→ WHAT IS REQUIRED
Put the lines below into a numbered list, leaving out blank lines and the pictures.
START EXTRACTED RECORDS
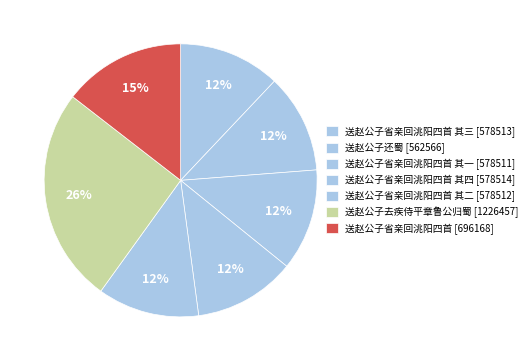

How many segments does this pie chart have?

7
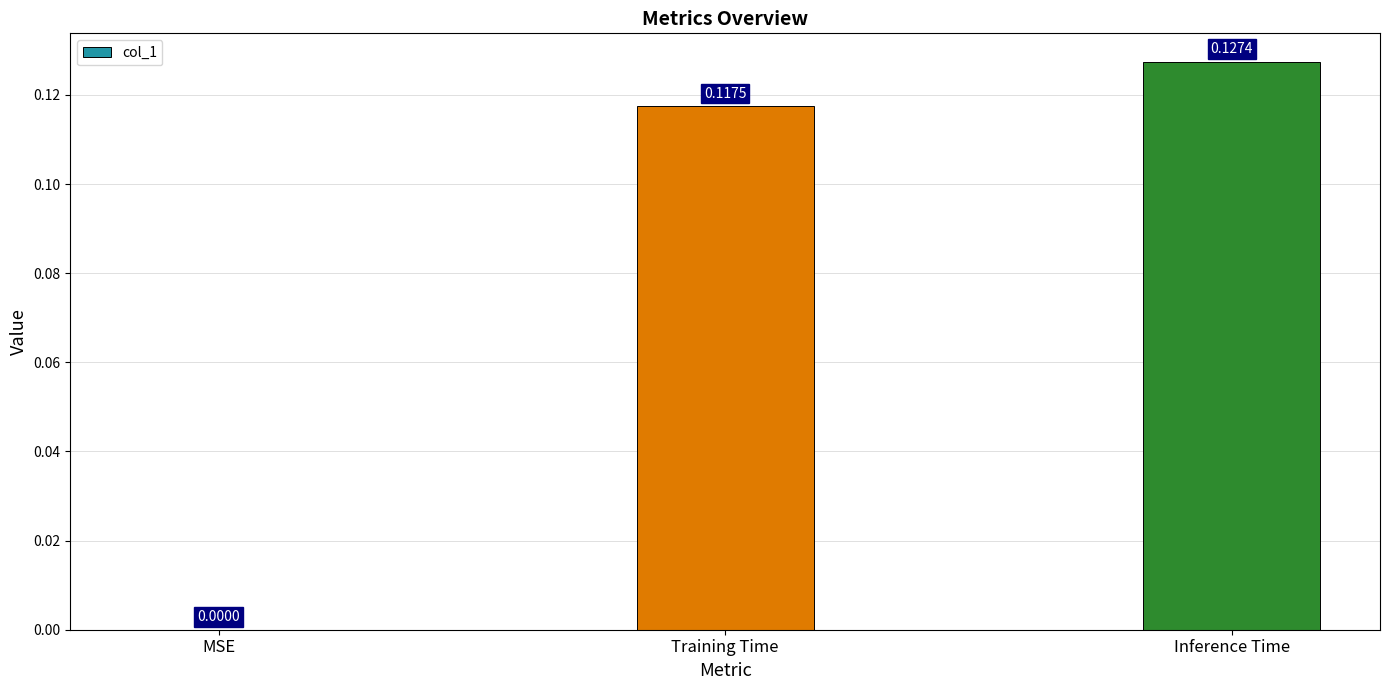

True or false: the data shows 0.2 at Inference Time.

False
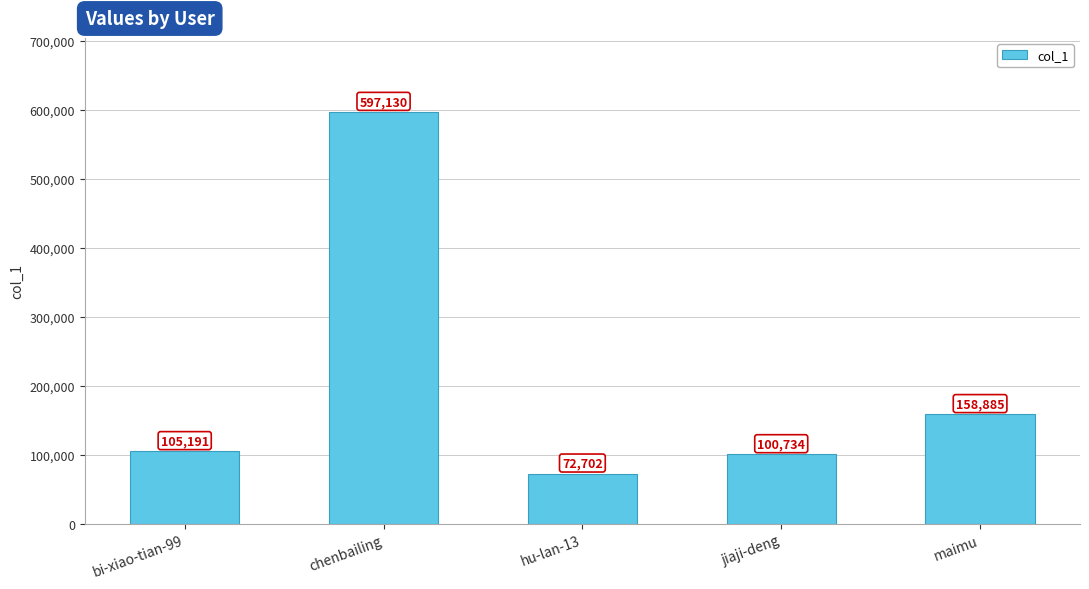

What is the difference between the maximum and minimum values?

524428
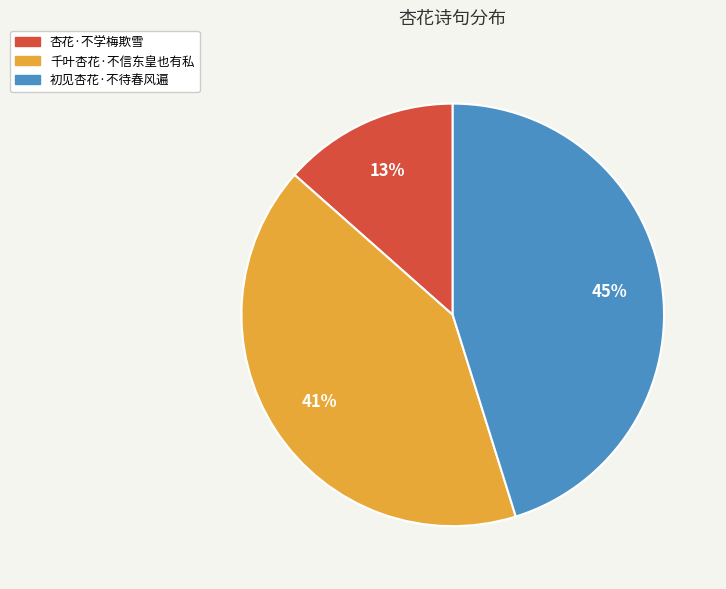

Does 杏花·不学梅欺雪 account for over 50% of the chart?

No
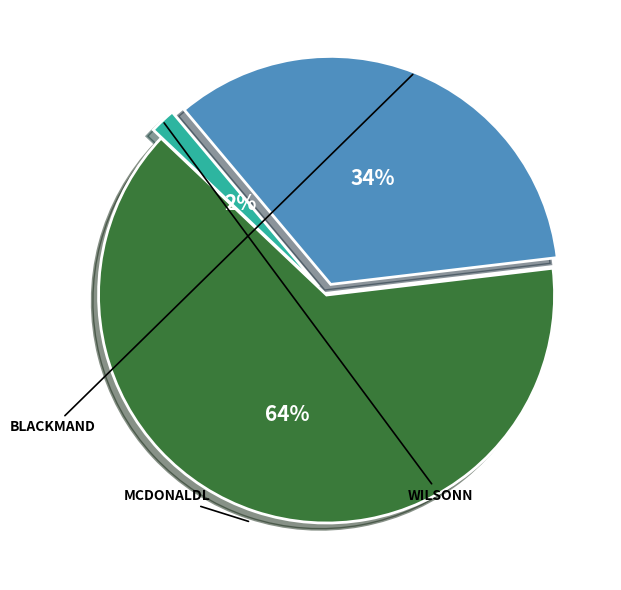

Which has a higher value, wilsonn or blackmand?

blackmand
END EXTRACTED RECORDS
→ PROBLEM SOLUTION
1. How many segments does this pie chart have?
2. 7
3. True or false: the data shows 0.2 at Inference Time.
4. False
5. What is the difference between the maximum and minimum values?
6. 524428
7. Does 杏花·不学梅欺雪 account for over 50% of the chart?
8. No
9. Which has a higher value, wilsonn or blackmand?
10. blackmand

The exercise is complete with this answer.